Model for GP fluctuations in biological membrane. Nano-domains of different sizes will be present in the RRBC membrane: (A) Several small domains with radii in the range of approximately 25 nm, (B) big domains moving slowly with an average estimated radius of approximately 78 nm, and (C) even larger domains with estimated sizes between less than 300 nm and greater than 78 nm. Domains larger than the PSF will not show detectable fluctuations. Dotted circle represents the cross section of the PSF with a diameter of approximately 300 nm, and the black circled inside show the nano-domains responsible for the detected fluctuations.

Fig. 5.

Measurement and analysis of Laurdan GP fluctuations. (A) Intensity image of a rabbit erythrocyte showing the scanning orbit (red circle) of 1.52 um radius used in the circular scanning FCS data acquisition. Sixty-four points were acquired per ms (duration of the orbit).

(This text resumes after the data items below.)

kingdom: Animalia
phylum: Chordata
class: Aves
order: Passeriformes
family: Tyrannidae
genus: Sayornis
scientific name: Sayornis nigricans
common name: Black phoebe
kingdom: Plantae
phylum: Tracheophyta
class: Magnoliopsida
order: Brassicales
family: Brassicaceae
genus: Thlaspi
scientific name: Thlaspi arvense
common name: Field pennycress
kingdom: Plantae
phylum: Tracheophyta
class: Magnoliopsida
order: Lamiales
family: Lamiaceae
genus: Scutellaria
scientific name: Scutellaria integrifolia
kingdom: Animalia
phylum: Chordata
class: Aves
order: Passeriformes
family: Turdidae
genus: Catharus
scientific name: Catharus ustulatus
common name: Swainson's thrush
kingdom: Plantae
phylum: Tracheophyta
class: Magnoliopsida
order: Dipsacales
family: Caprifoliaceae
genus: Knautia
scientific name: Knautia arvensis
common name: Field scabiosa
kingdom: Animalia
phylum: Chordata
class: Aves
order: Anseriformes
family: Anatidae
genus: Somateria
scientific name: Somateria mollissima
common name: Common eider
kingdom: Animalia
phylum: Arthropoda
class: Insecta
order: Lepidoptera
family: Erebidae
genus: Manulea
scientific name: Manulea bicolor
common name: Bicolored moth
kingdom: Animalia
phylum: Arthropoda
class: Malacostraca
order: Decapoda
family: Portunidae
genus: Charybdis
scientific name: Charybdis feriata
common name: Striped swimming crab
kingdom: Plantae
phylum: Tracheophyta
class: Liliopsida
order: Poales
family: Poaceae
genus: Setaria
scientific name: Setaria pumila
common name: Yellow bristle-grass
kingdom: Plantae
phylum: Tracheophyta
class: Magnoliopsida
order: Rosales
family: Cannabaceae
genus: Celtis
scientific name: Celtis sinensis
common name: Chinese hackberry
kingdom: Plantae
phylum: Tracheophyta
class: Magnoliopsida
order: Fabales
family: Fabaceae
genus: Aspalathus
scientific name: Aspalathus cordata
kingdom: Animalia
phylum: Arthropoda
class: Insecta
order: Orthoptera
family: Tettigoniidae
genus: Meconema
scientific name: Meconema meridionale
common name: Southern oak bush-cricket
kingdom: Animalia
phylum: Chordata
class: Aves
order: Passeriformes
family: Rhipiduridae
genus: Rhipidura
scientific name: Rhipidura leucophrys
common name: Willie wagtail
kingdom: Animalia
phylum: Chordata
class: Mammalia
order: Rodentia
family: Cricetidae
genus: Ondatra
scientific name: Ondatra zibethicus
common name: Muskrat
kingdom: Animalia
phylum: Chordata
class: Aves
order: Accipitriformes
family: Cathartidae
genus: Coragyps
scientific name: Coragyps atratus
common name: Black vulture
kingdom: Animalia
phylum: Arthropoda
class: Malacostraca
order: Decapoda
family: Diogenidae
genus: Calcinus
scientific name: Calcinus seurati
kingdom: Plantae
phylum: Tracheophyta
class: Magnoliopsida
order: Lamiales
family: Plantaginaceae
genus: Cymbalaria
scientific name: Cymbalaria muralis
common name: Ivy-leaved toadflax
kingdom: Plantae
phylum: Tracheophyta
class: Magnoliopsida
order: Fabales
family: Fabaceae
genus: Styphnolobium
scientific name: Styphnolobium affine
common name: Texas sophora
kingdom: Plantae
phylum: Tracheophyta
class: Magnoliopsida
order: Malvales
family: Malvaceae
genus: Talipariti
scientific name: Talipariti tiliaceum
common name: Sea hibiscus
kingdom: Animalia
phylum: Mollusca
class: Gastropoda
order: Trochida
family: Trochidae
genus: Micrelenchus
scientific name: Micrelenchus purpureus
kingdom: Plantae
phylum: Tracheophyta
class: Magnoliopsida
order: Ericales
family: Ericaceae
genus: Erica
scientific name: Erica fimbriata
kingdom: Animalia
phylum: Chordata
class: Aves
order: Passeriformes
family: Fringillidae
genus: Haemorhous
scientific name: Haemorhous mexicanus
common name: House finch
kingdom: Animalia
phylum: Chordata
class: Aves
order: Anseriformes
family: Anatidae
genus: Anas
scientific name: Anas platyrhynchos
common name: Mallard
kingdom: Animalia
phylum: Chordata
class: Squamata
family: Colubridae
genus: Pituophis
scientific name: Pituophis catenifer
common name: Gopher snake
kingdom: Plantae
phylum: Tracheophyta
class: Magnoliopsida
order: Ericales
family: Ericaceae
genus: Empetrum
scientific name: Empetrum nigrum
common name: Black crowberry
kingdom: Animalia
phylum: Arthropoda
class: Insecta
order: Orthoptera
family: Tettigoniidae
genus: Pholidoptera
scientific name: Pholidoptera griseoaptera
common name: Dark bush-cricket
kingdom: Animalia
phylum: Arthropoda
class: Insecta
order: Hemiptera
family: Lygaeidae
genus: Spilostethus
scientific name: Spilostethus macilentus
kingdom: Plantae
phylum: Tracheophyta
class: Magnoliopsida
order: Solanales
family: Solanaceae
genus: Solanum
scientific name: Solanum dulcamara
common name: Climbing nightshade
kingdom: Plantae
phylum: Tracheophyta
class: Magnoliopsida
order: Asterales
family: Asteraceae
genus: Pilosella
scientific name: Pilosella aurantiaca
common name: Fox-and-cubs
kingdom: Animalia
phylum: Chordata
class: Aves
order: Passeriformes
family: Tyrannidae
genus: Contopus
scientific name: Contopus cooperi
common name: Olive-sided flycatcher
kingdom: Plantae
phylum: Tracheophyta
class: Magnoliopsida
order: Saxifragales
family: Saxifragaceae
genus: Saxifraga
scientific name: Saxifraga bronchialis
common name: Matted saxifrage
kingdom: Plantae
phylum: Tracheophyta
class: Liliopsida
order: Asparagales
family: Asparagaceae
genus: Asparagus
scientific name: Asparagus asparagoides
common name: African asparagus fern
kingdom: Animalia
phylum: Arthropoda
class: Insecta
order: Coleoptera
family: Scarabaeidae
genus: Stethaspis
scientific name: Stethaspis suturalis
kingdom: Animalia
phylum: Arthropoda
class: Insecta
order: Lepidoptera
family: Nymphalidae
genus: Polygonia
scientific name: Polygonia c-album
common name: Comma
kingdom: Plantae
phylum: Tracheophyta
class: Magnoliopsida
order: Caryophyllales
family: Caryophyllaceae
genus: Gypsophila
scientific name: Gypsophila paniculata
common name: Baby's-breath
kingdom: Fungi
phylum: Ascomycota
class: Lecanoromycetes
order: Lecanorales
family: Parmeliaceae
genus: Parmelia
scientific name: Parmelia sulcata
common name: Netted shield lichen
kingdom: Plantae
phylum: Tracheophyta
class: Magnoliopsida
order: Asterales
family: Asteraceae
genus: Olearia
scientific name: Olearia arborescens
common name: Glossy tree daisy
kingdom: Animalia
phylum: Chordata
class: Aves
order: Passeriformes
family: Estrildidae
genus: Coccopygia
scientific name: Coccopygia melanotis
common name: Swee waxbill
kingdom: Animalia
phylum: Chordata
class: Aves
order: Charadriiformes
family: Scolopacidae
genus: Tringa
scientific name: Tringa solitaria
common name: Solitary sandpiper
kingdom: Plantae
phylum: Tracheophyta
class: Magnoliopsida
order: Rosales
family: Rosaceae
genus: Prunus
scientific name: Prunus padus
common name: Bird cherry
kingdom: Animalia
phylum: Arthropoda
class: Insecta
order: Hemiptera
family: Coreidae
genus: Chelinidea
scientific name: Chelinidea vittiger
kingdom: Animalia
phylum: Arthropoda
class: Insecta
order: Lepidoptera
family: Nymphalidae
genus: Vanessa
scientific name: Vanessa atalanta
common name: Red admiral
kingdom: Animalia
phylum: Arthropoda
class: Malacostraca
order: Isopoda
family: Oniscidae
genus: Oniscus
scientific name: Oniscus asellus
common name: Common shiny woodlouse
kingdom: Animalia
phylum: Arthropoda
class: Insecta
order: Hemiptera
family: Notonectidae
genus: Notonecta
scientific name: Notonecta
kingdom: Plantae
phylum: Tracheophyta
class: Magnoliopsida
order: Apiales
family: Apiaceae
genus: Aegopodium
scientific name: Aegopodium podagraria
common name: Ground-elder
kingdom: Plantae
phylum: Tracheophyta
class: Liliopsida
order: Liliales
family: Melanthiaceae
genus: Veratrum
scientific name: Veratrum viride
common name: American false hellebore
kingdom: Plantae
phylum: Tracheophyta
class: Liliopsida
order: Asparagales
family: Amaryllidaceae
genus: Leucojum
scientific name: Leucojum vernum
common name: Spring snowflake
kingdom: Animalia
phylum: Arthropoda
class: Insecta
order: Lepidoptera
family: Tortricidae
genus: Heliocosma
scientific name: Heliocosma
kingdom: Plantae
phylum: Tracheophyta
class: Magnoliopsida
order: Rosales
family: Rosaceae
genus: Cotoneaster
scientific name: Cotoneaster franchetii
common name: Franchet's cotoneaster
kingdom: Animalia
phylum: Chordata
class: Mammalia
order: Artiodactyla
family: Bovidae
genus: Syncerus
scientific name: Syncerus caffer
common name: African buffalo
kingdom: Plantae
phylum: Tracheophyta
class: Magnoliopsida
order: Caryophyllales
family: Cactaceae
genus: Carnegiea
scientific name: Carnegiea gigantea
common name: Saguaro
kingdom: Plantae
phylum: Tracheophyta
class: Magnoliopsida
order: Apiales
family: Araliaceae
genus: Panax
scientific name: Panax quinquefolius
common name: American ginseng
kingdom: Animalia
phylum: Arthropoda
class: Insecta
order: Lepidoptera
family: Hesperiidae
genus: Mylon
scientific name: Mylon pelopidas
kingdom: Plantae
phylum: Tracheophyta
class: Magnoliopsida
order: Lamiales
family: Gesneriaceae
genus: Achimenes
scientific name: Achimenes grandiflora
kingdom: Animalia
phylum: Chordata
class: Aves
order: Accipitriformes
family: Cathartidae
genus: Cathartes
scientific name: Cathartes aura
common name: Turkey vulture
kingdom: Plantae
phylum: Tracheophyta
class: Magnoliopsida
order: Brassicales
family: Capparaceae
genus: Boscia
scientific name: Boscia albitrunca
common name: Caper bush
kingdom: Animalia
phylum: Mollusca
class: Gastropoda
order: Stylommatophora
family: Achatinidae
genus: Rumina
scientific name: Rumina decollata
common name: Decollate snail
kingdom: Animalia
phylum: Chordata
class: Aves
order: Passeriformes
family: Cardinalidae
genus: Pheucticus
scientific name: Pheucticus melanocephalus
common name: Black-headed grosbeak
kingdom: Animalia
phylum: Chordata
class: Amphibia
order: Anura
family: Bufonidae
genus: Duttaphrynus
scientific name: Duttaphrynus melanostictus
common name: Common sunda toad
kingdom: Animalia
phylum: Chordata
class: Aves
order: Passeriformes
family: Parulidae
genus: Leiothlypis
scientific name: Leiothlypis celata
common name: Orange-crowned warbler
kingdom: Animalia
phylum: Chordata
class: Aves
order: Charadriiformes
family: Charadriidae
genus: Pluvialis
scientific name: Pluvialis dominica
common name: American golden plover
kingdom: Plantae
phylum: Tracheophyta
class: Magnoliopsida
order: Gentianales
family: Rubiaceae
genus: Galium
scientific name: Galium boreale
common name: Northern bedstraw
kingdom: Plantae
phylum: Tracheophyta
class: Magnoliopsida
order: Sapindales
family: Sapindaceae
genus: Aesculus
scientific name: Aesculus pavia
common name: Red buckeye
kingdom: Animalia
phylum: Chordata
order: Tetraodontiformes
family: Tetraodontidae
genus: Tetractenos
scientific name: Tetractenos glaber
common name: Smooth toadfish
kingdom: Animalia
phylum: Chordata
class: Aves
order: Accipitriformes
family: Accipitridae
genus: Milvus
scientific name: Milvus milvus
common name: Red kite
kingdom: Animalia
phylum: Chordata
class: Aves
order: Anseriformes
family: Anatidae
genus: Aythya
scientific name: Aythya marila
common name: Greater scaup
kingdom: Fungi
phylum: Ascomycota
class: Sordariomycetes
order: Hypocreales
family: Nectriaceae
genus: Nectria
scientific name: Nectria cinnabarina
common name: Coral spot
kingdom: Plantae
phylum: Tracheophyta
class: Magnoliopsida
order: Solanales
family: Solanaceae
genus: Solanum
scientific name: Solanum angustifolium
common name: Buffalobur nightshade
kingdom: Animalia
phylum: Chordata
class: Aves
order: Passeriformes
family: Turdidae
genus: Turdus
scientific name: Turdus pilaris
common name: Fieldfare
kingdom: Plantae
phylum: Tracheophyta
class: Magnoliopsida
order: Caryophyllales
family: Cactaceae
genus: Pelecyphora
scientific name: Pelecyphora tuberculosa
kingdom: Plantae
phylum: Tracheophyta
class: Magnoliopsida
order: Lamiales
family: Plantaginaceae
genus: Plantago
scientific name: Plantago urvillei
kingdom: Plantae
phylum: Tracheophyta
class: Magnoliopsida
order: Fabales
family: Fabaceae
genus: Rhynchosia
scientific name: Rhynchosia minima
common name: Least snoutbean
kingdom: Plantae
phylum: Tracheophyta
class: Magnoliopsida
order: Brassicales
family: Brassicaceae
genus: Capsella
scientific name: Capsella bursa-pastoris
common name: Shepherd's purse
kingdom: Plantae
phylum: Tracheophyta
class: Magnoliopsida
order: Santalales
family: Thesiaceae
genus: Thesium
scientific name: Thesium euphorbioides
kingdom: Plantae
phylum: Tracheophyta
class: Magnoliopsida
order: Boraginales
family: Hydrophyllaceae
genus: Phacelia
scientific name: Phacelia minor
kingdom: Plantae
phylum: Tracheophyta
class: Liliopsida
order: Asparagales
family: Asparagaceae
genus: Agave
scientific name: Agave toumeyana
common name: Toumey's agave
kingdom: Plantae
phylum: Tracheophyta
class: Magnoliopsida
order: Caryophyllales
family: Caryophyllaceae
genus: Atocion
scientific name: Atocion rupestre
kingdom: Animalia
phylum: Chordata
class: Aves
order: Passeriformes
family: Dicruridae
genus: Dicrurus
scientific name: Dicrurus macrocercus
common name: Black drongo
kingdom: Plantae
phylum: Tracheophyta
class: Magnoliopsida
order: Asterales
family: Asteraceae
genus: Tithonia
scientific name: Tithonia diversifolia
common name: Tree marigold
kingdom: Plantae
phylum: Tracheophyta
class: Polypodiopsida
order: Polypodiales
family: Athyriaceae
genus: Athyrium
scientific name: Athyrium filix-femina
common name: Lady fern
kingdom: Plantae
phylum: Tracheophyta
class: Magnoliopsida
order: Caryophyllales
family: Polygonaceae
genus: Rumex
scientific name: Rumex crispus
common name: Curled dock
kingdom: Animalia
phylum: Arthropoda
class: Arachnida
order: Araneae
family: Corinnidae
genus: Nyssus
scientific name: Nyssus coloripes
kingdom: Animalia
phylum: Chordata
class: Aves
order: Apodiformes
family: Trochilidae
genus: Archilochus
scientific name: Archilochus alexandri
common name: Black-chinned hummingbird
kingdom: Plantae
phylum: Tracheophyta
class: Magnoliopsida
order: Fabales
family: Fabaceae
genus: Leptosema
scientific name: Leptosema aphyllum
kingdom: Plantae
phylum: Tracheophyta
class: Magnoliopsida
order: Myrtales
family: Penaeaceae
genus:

The white point on the orbit shows positions 0 and 64. The laser moves clockwise starting at point zero. (B) The Laurdan emission is recorded in two channels with interference filter center at 440 and 490 nm (blue and black traces). GP trace (red line) is generated using the traces and the GP formula (see Methods). (C) XY transformation of the raw scanning FCS intensity traces in intensity carpet (C1 and C2) and GP trace into GP carpet (C3). The x-position columns represent points along one circular scan (64), and the y-position rows represent successive scans every 1 ms.